┌──

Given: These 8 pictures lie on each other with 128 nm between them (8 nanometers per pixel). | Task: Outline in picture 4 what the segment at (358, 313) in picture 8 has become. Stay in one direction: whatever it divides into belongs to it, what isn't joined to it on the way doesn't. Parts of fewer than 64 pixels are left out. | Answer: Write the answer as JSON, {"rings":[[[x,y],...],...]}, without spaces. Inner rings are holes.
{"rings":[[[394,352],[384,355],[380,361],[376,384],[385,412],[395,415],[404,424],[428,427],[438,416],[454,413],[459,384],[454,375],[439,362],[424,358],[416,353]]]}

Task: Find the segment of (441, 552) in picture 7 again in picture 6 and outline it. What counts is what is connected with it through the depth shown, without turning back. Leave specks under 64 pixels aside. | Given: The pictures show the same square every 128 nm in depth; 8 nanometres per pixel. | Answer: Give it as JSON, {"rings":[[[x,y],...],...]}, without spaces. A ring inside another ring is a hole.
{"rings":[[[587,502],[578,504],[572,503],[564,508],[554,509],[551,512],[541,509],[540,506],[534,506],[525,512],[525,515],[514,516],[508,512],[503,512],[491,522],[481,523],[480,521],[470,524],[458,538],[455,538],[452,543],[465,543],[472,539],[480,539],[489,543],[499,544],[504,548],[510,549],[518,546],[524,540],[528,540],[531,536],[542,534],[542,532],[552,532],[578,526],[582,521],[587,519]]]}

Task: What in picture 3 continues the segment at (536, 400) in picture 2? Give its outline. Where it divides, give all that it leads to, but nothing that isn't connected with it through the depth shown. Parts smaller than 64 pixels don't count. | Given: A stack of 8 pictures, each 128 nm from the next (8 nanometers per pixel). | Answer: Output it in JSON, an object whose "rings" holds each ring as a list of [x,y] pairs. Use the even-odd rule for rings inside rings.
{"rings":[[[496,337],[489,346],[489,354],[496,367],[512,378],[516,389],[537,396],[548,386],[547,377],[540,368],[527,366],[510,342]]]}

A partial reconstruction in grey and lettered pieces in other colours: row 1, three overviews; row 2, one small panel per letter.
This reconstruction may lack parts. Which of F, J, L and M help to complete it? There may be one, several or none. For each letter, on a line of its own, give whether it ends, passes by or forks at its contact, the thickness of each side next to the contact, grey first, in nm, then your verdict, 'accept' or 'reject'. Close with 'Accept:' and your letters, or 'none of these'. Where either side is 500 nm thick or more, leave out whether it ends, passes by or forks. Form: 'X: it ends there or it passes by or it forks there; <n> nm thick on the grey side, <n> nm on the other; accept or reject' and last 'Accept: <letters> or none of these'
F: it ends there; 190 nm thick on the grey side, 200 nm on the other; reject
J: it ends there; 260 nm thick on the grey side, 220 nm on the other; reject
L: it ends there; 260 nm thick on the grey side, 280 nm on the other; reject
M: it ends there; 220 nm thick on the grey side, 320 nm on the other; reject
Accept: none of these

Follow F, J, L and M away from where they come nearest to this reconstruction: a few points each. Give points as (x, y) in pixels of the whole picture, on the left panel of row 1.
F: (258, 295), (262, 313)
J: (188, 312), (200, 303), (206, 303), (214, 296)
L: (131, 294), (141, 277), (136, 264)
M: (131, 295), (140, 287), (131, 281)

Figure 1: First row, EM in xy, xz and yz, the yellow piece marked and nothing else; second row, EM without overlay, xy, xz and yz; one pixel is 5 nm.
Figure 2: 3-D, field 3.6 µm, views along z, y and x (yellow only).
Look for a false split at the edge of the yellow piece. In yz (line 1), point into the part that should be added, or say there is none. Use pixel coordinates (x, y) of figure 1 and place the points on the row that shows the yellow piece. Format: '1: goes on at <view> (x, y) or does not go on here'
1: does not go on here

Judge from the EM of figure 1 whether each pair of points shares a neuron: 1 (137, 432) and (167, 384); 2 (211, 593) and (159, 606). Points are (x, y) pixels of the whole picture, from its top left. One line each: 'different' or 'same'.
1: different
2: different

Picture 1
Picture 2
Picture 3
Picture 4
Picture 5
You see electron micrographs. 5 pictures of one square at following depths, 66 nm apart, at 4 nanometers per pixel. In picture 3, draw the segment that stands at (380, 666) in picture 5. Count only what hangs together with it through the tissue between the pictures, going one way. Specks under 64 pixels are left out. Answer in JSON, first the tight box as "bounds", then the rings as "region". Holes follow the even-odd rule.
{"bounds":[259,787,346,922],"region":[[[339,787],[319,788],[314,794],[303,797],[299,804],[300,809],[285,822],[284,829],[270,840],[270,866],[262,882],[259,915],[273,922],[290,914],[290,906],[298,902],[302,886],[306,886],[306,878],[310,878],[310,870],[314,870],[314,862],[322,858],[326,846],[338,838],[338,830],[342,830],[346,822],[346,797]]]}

└──

◆ **EXERCISE GOAL**: Your answer should be the lines above from the one containing "Follow F, J, L" through the one containing "Figure 2: 3-D, field", copied exactly and with both ends kept.

◆ **OUTPUT BELOW**:
Follow F, J, L and M away from where they come nearest to this reconstruction: a few points each. Give points as (x, y) in pixels of the whole picture, on the left panel of row 1.
F: (258, 295), (262, 313)
J: (188, 312), (200, 303), (206, 303), (214, 296)
L: (131, 294), (141, 277), (136, 264)
M: (131, 295), (140, 287), (131, 281)

Figure 1: First row, EM in xy, xz and yz, the yellow piece marked and nothing else; second row, EM without overlay, xy, xz and yz; one pixel is 5 nm.
Figure 2: 3-D, field 3.6 µm, views along z, y and x (yellow only).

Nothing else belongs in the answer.